Can FDG PET/CT optimize therapy in patients with drug-sensitive pulmonary tuberculosis in patients who have completed a standard course of anti-tuberculous therapy?

Introduction: Pulmonary residual metabolic activity (RMA) is prevalent on FDG PET/CT imaging of patients who completed a standard course of anti-tuberculous therapy (ATT) for pulmonary tuberculosis (PTB). RMA has an association with tuberculosis relapse. We aimed to evaluate the impact of RMA on EOT FDG PET/CT in patients with PTB after completing a standard course of ATT.

Methods: Approval for this study was granted by the Ethics Committee of the University Hospital of Pretoria.We prospectively recruited patients who were declared cured based on clinical and microbiological assessment after completing a standard course of ATT . All patients subsequently underwent [¹⁸F]F-FDG PET/CT within two weeks of completing ATT. We determined the proportion of patients who had RMA in the lungs as well as CT features suggestive of active PTB including lung consolidation, pulmonary nodules, lung changes in tree-in-bud pattern, hilar/mediastinal lymphadenopathy, and pleural effusion. All patients were followed up for 6 months to evaluate for relapse. Confirmatory bacteriologic testing was performed in patients with suspected relapse who demonstrated symptoms. In those who relapsed, a repeat FDG PET/CT imaging was subsequently performed.
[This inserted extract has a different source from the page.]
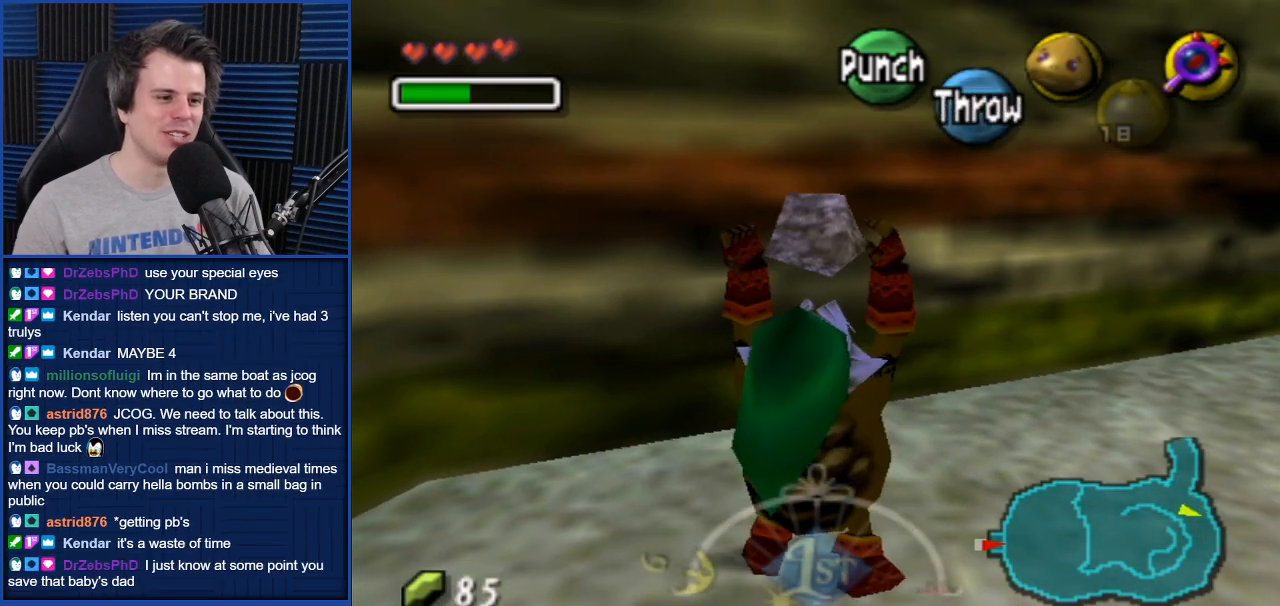
{"buttons": [], "left_stick": "center", "right_stick": "center", "events": [[334, "R1", "down"], [434, "R1", "up"]]}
Results: We studied 75 patients including 50 HIV-infected individuals with a mean age of 36.09 ± 10.49. Median CD4 count among HIV-infected patients was 255 cells/mm³ (IQR: 147– 448). HIV viral load was 12497 copies (IQR:158-38841). HIV-infected patients had lower hemoglobin levels (13.07±1.78 g/dL versus 14.24±2.07, p=0.021) and higher C-reactive protein levels (5.70 versus 1.20, p=0.001) compared with HIV-uninfected patients. All other baseline clinical and demographic characteristics were not significantly different between the groups. Forty-one patients had RMA and its incidence was not significantly different between HIV-infected and uninfected patients (p=0.101).Thirty-four patients demonstrated complete metabolic response (CMR) to ATT. In the RMA group, 3 patients relapsed on follow-up, whereas no tuberculosis relapse was demonstrated in those with CMR. Among the four CT features of active PTB, only metabolically active nodes were more prevalent among HIV-infected compared with uninfected patients (50.0% versus 5.9%, p=0.003) while the incidence of the other three CT features of active PTB was not significantly different between HIV-uninfected patients with RMA versus HIV-uninfected patients (P>0.05 in all cases).
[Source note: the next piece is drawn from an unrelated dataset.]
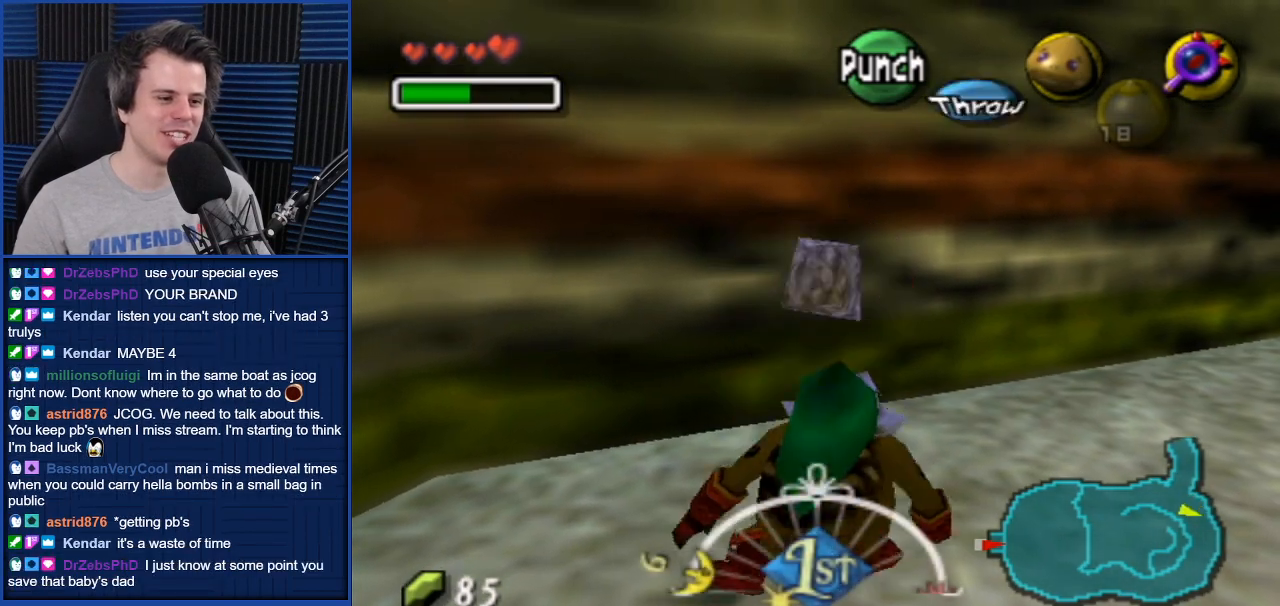
{"buttons": [], "left_stick": "right", "right_stick": "center", "events": [[334, "left_stick", "right"]]}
Conclusions: FDG PET/CT imaging demonstrates a high prevalence of RMA among patients treated with a standard course of ATT for PTB, with a similar incidence between HIV-infected and uninfected patients. The risk of relapse within 6 months after completing ATT in patients with CMR is negligible. This study further iterates the potential of FDG PET-CT imaging in determining the optimal treatment duration in the management of patients with drug-sensitive PTB. However, tuberculosis relapse may be seen in 9% of patients within 6 months of completing ATT. The incidence of CT lung changes suggestive of active PTB was similar between the groups, indicating that the presence of HIV coinfection may not influence the interpretation of EOT FDG-PET/CT obtained for PTB treatment response assessment.